§ Your task
If a line in the entries below includes the string "водорода", copy it out.

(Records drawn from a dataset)
- - -

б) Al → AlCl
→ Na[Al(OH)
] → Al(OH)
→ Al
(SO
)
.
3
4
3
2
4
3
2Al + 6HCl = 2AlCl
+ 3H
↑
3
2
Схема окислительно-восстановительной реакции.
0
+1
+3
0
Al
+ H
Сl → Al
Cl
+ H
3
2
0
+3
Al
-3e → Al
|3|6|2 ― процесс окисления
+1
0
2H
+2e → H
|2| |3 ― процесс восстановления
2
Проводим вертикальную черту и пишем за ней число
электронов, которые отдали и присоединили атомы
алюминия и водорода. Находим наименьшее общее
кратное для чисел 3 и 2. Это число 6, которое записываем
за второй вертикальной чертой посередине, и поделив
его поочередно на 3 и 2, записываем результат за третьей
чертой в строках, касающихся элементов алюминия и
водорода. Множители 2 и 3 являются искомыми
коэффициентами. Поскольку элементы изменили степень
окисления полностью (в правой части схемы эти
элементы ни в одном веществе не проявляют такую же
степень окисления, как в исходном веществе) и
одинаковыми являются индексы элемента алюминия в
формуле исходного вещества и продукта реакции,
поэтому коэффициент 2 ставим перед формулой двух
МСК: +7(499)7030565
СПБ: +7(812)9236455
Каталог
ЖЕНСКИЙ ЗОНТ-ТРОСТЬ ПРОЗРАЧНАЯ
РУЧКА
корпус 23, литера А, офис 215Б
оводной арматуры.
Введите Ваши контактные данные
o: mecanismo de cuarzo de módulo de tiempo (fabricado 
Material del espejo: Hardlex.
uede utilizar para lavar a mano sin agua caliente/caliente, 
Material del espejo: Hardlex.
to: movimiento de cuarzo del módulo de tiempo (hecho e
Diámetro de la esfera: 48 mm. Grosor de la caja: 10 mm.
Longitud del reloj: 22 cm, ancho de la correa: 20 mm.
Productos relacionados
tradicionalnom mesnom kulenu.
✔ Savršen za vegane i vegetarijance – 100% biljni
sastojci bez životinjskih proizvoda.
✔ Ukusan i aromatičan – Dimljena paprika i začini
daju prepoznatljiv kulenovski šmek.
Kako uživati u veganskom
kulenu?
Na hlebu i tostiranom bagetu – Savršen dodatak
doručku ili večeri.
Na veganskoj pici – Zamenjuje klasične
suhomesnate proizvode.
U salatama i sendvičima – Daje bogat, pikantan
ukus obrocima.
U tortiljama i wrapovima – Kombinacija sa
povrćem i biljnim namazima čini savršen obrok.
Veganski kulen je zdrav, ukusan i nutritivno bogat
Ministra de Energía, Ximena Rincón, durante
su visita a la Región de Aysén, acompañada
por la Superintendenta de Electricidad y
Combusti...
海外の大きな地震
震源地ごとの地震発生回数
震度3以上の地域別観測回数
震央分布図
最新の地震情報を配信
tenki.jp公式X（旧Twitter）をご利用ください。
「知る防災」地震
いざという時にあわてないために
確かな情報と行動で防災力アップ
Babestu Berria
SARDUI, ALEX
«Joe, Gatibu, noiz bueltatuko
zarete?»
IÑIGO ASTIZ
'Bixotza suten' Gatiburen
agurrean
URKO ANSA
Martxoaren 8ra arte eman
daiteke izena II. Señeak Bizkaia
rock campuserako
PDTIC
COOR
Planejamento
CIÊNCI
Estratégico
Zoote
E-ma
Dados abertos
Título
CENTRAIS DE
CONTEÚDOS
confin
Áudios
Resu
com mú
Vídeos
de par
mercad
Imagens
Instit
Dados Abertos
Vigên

- - -

§ Solution to this task
алюминия и водорода. Находим наименьшее общее
водорода. Множители 2 и 3 являются искомыми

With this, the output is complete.